As the glacier began its final withdrawal about 18,000 years ago, water from the melting ice carried and sorted finer material, forming the gently sloping southern and interlobate outwash plains of the Upper and Lower Cape (see [pages 26-27]). Braided meltwater streams covered the ice chunks that the retreating glacier had dropped in thick, insulating layers of outwash material. Eventually, perhaps centuries later, the buried ice melted and the glacial debris above it sank, creating the hundreds of kettle holes that are characteristic of so much of the Cape’s topography.

As the great ice sheets melted, the sea level began to rise, forcing the Cape’s fresh groundwater upward. When the freshwater level intersected with these kettle holes, the Cape’s numerous kettle ponds, so clear and deep, came into being. In some places these meltwater deposits and kettle holes form a highly irregular landscape of hills and hollows, such as the “kame and kettle” fields of Eastham, which can be seen on the bike trail from the Salt Pond Visitor Center to Coast Guard Beach.

Farther north a prominent series of east-west valleys cross the high plains of Wellfleet and Truro, separated by the so-called “hogback” hills of Truro. Most of these valleys only partially cross the Lower Cape. An exception is the Pamet River Valley, which traverses the entire forearm of the Cape, separated from the ocean at its eastern end only by a fragile line of dunes that is sometimes broken through by major storms.

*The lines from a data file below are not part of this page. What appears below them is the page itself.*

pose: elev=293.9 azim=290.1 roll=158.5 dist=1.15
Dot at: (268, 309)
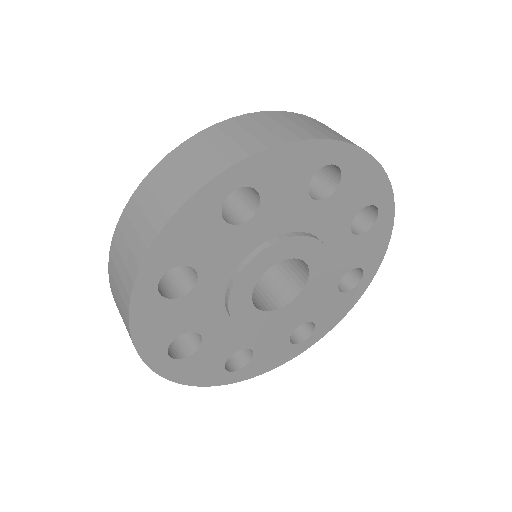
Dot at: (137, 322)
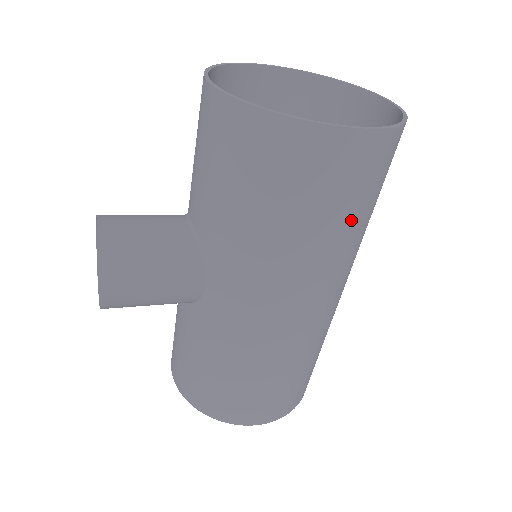
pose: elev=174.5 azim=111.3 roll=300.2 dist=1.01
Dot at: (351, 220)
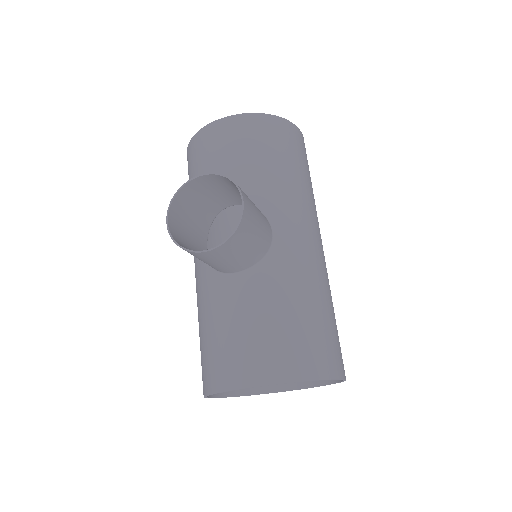
Dot at: occluded
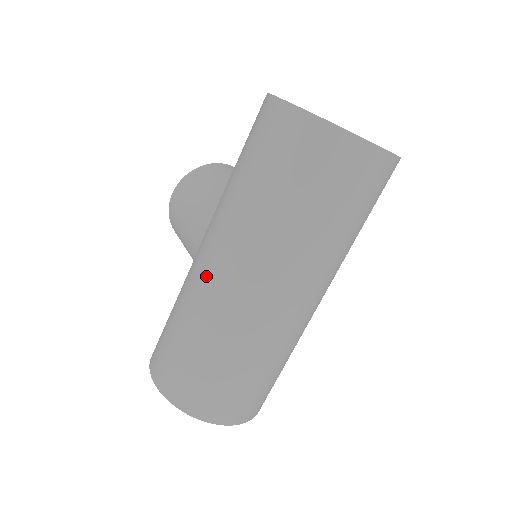
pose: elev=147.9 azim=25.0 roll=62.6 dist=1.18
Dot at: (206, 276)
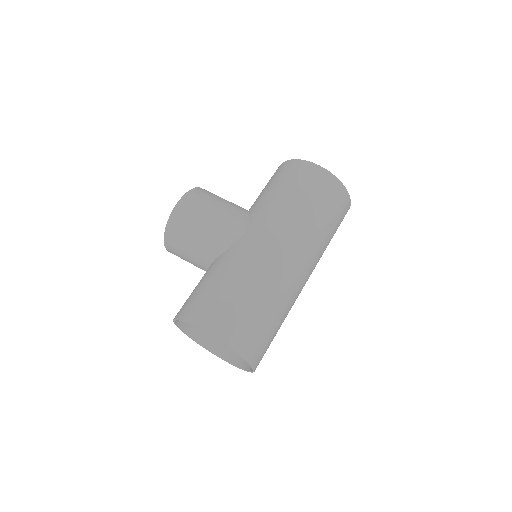
Dot at: (268, 255)
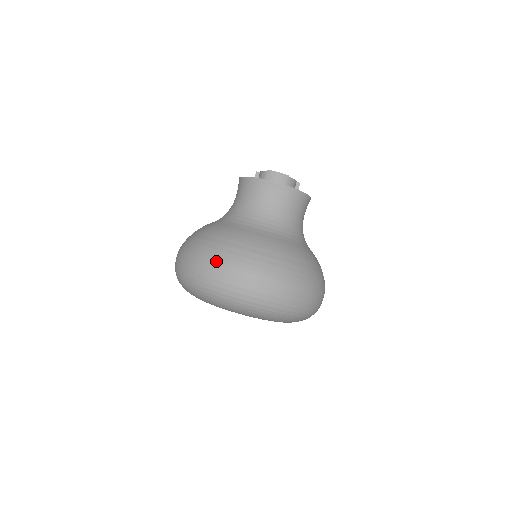
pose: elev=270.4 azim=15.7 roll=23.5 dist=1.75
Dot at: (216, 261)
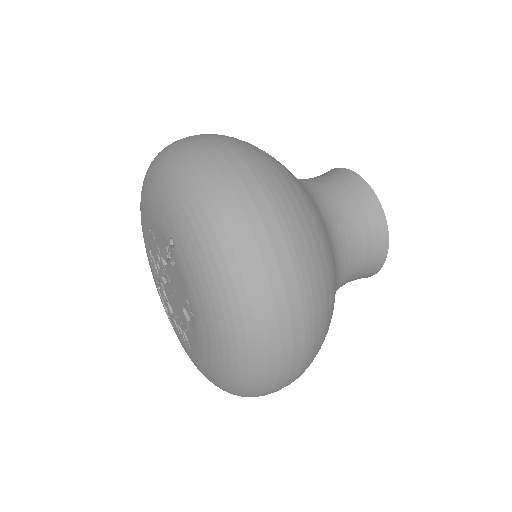
Dot at: occluded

For many years geologists believed these valleys were carved out by glacial meltwater streams, but a more recent theory suggests a different origin, based on a phenomenon known as “spring sapping.” Spring sapping occurs when water emerges at the surface of a plain to form a spring, or seep, which then erodes back up the plain toward its head. There is evidence that during the final period of glacial retreat a large freshwater glacial lake existed to the east of Cape Cod. The surface of this lake may have been as much as 80 feet above present sea level, providing a powerful head of water that may have leaked through the porous outwash material of the Lower Cape, producing springs that created the valleys we see today. However they were formed, most of these valley beds are dry today, or else they carry only the small, sluggish streams that constitute Cape Cod’s “rivers.”

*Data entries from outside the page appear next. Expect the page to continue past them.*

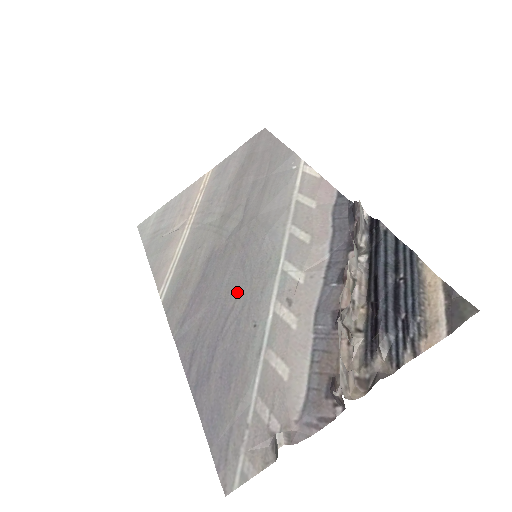
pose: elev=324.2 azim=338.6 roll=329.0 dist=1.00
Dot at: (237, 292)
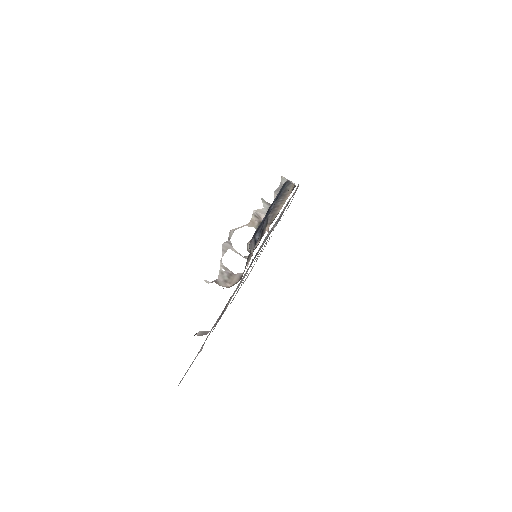
Dot at: occluded
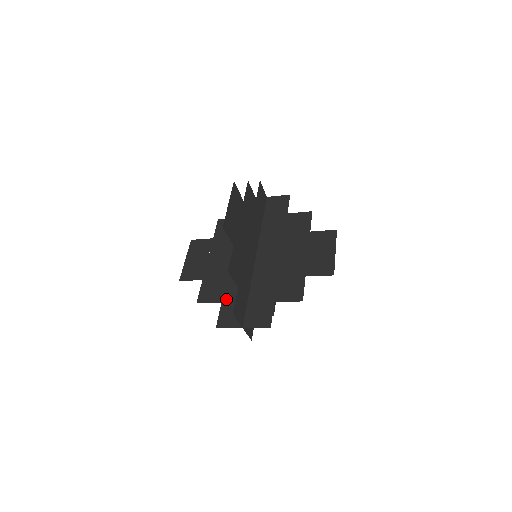
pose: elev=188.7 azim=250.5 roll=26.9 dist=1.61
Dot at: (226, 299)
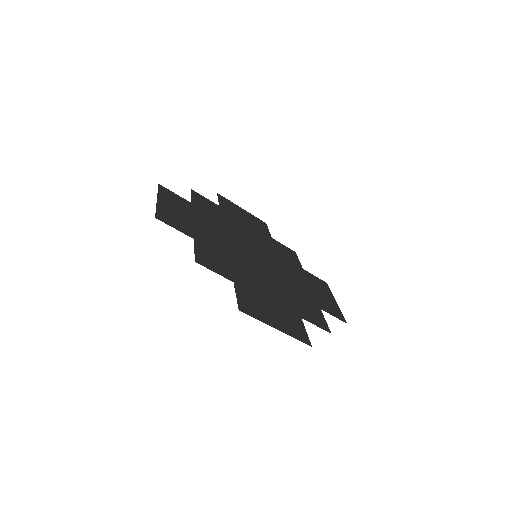
Dot at: occluded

Kettle ponds formed over time as underground freshwater filled glacial depressions. Today the life in these ponds can be quickly affected by humans.

After the glacier’s final withdrawal, Cape Cod was only a rough sketch of its present streamlined form. Its moraines, high tablelands, valleys, and kame fields stood high and dry amid the surrounding coastal plain that stretched a hundred miles to the south and east, as far as the present-day Georges Banks.

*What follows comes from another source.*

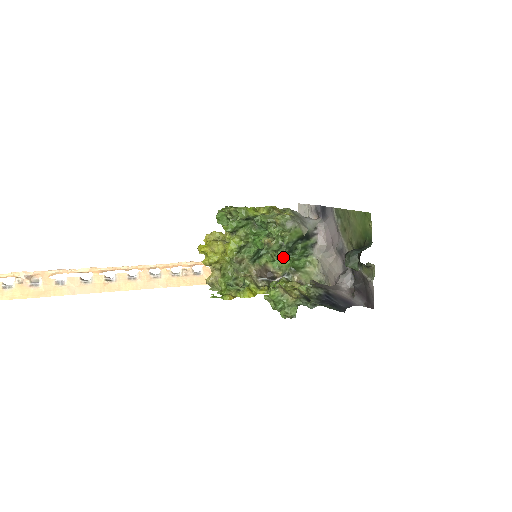
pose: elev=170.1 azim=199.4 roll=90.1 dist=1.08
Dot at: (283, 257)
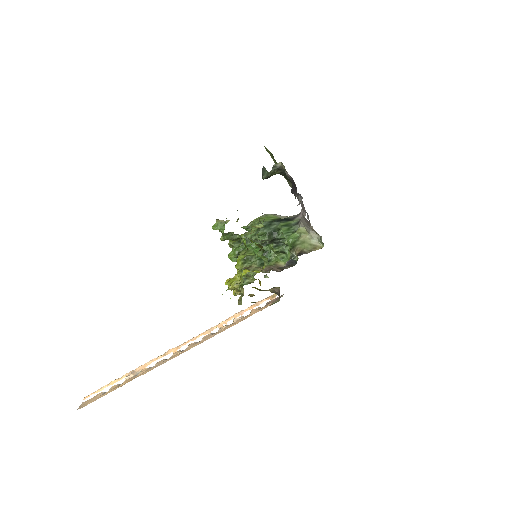
Dot at: (283, 248)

The sea, however, continued to rise and advance, gradually filling the Gulf of Maine and covering the continental shelf. It probably reached the edge of the glacial Cape some 5,000-6,000 years ago. Now the rough-hewn shapes left by the ice began to undergo a process of planing, smoothing, elaboration, and elongation under the more subtle hands of the sea. Currents, tides, and storms began to chew away at the outer shores of the Lower Cape, creating in time what is surely the most impressive feature of the Seashore, and perhaps the quintessential Cape Cod landscape: the great marine scarp, or sea cliff, of the Outer Beach.

Stretching some 15 miles from Coast Guard Beach in Eastham to Head of the Meadow Beach in North Truro, this curved headland presents a nearly unbroken, undulating bulwark of bold, eroding bluffs, composed of clay and sand and ranging in height from 30 to more than 170 feet above the beach. From South Wellfleet to North Truro the smooth rim of the sea cliff is marked by a half-dozen pronounced dips or “hollows,” which are the eroded cross-sections of relict valleys. These hollows were later to play an important part in the human history of this beach.

To the casual observer the cliff face appears uniform, lying at a general “angle of repose” of some 27 degrees to the horizon. But look closely and you will see that, as the Colorado River has done through the Grand Canyon, the sea has cut open the geologic book of the Cape’s history, exposing thousands of years of history. Alternating layers of till—rock debris deposited by the ice—meltwater-deposited sand and gravel, and clayey silt tell of the glacial advance and withdrawal, of inundation and ebb by the sea. Large outcrops of blue clay, such as the 25-foot thick “Clay Pounds” just north of Highland Light, are the result of glacial lake sediments deposited during the last deglaciation.